Alberto Meyrelles Santa Anna Júnior, que estava na Cadeia Pública José Frederico Marques, em Benfica, garante que é vítima e não acusado. No dia do roubo do qual é suspeito, ele também teria sido assaltado e tido os documentos levados pelos criminosos. No último domingo, a desembargadora Kátia Maria Amaral Jangutta, da 2ª Câmara Criminal do Rio, determinou a soltura dele, após um pedido de habeas corpus feito pela defensoria.

Santa Anna Júnior foi acusado de ter participado de um assalto no dia 13 de abril de 2019, em Bangu, na Zona Oeste do Rio. A prisão ocorreu depois do reconhecimento de uma foto 3×4 por uma vítima. Ele diz que foi um erro na investigação e sua família tenta provar sua inocência.

“Apesar de afirmarem que são casos isolados, não são. É sempre a mesma história. É um absurdo submeter alguém a um processo penal, mesmo que não haja prisão, por reconhecimento de foto e deixar essa pessoa por 20 dias dentro de um cárcere no Rio de Janeiro”, lamenta Saporito.

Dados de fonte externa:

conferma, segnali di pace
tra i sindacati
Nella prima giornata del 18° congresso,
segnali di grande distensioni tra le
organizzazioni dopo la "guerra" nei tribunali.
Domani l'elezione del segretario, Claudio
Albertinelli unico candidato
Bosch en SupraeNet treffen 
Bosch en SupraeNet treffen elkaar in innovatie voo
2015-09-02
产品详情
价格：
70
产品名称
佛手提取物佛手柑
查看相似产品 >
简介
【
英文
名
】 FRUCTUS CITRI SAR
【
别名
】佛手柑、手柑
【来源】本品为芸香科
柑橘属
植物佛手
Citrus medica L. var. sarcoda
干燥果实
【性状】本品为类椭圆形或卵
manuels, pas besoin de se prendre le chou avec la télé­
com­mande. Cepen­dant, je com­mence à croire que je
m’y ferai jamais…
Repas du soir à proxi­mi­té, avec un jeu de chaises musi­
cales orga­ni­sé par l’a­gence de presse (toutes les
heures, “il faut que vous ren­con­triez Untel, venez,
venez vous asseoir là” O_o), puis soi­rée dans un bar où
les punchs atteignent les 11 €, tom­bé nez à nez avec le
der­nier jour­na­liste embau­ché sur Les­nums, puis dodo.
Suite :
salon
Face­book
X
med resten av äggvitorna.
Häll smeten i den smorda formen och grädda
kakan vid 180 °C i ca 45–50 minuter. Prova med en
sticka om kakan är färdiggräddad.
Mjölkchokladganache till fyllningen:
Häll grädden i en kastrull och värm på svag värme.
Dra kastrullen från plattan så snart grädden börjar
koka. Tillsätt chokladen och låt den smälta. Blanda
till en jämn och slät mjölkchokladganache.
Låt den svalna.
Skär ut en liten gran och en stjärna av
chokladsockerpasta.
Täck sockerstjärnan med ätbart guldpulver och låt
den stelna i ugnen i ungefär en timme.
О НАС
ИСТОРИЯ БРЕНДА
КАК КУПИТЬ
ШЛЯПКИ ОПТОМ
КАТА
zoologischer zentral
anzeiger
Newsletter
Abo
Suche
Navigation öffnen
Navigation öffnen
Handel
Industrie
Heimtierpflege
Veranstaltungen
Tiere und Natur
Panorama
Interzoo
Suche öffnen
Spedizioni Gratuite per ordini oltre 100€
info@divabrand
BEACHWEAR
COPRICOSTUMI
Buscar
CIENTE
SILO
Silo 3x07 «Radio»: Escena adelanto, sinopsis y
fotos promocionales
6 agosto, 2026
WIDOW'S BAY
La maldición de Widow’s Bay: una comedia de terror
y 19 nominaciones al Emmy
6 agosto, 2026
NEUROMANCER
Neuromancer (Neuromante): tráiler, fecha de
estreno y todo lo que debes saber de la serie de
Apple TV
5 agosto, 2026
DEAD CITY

Em fevereiro, o “Fantástico”, da TV Globo, foi o vencedor do Prêmio Latinoamericano de Jornalismo Investigativo (Ipys) com uma reportagem especial sobre o catálogo de suspeitos que mostrou histórias de pessoas que tiveram suas fotos colocadas de forma errada em catálogos de suspeitos em delegacias. Depois da reportagem, o Senado aprovou um projeto de lei que muda as regras no reconhecimento de suspeitos tornando obrigatória a identificação presencial, com pelo menos outras duas pessoas com características parecidas, e também impede condenações baseadas apenas no reconhecimento por foto. O projeto está na Câmara de Deputados e, se aprovado, precisa ser sancionado pelo presidente Jair Bolsonaro.